Kenianische Soldaten vor einem Krankenhaus in der Stadt Garissa, in der somalische Al-Shabaab-Milizen fast 150 Menschen getötet haben.

(Foto: AP)
  • Die kenianische Luftwaffe hat nach eigenen Angaben zwei Lager der islamistischen Al-Shabaab-Miliz im Nachbarland Somalia bombardiert. Al-Shabaab widersprach dieser Darstellung.
  • Kenias Präsident Kenyatta mit eine härtestmöglichen Reaktion" angekündigt für den Angriff der Miliz auf eine Hochschule im kenianischen Garissa. 148 Menschen wurden getötet.

Kenia attackiert Islamisten in Somalia

Wenige Tage nach dem Angriff der somalischen Al-Shabaab-Miliz auf eine Universität in Kenia hat die kenianische Luftwaffe offenbar zwei Lager der Islamisten im Nachbarland Somalia bombardiert. Die beiden Stellungen in der südlichen Region Gedo seien zerstört worden, sagte Armeesprecher David Obonyo der Nachrichtenagentur AFP. Angaben zu möglichen Opfern wurden nicht gemacht. Al-Schabaab widersprach, kein Lager sei angegriffen worden. Eine unabhängige Bestätigung war nicht zu erhalten.

Der Angriff in Garissa

Bei dem Angriff auf eine Hochschule in Garissa im Norden Kenias waren am Donnerstag mindestens 147 Menschen getötet worden, darunter 142 vorwiegend christliche Studenten. Garissa liegt rund 200 Kilometer von der Grenze zu Somalia entfernt. Kenias Präsident Uhuru Kenyatta hatte nach dem Anschlag mit der "härtestmöglichen Reaktion" gedroht.

Der Hintergrund

Mit dem Anschlag wollte die Al-Shabaab-Miliz die kenianische Armee zum Rückzug aus Somalia zwingen, wo sie sich am Einsatz der Afrikanischen Union gegen die islamistischen Rebellen beteiligt. Dabei bombardierten kenianische Kampfflugzeuge auch immer wieder Al-Shabaab-Lager.

Seit 2012 verübten die Shabaab wiederholt blutige Anschläge in Kenia, um sich für das Vorgehen der Armee gegen ihre Stellungen in Somalia zu rächen. Dabei wurden bisher mehr als 500 Menschen getötet.

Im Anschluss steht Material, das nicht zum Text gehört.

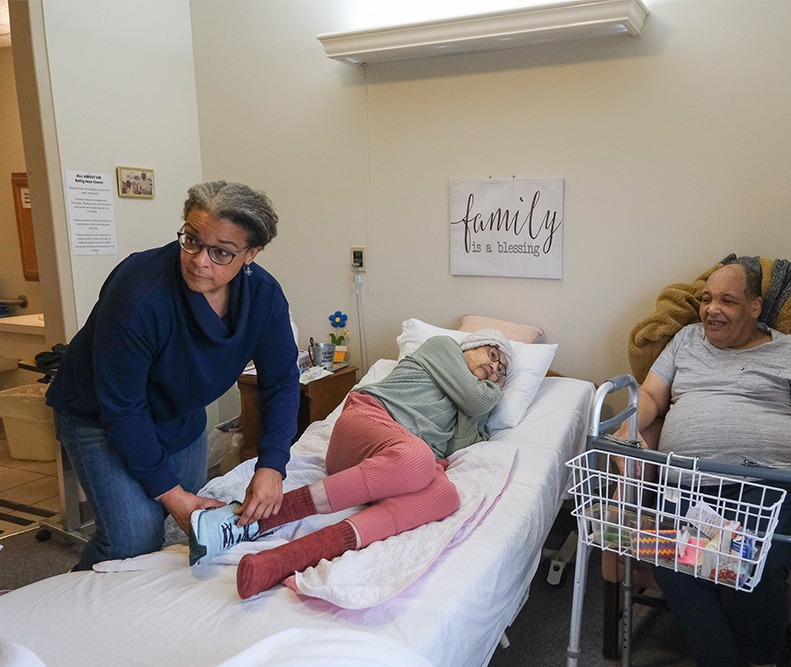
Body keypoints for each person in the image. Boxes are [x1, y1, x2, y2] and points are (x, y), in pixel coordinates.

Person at [625, 259, 791, 667]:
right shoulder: (686, 341)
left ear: (756, 307)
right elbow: (652, 396)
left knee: (755, 564)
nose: (712, 309)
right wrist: (629, 427)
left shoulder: (789, 352)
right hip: (686, 486)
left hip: (769, 490)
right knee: (667, 554)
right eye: (707, 299)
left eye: (727, 300)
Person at [47, 181, 299, 571]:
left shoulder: (263, 296)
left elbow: (280, 382)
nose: (200, 261)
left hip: (178, 413)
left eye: (221, 253)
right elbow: (123, 407)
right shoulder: (139, 290)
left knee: (182, 526)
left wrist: (271, 466)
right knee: (132, 539)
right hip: (100, 414)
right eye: (192, 241)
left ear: (251, 253)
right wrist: (170, 492)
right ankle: (68, 610)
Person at [208, 331, 514, 598]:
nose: (494, 367)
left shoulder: (472, 396)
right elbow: (477, 400)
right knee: (418, 456)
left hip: (400, 468)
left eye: (501, 371)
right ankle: (266, 518)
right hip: (367, 424)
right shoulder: (443, 347)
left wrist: (474, 405)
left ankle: (282, 561)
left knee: (447, 497)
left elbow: (461, 446)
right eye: (492, 354)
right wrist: (490, 390)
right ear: (472, 345)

Verschärfte Sicherheitsvorkehrungen

In Kenia wurde zu den Osterfeiertagen die Sicherheitsvorkehrungen verschärft. Vor allem in christlichen Einrichtungen war die Nervösität groß, denn die Terroristen hatten in der Universität Garissa gezielt Christen getötet.

Gleichzeitig wächst in dem ostafrikanischen Land die Kritik über mögliche Versäumnisse der Behörden und Sicherheitskräfte. Medien berichteten, dass die Sicherheitskräfte nach ersten Informationen über eine mögliche Attacke in der Stadt Garissa fast acht Stunden gebraucht hätten, um einzuschreiten.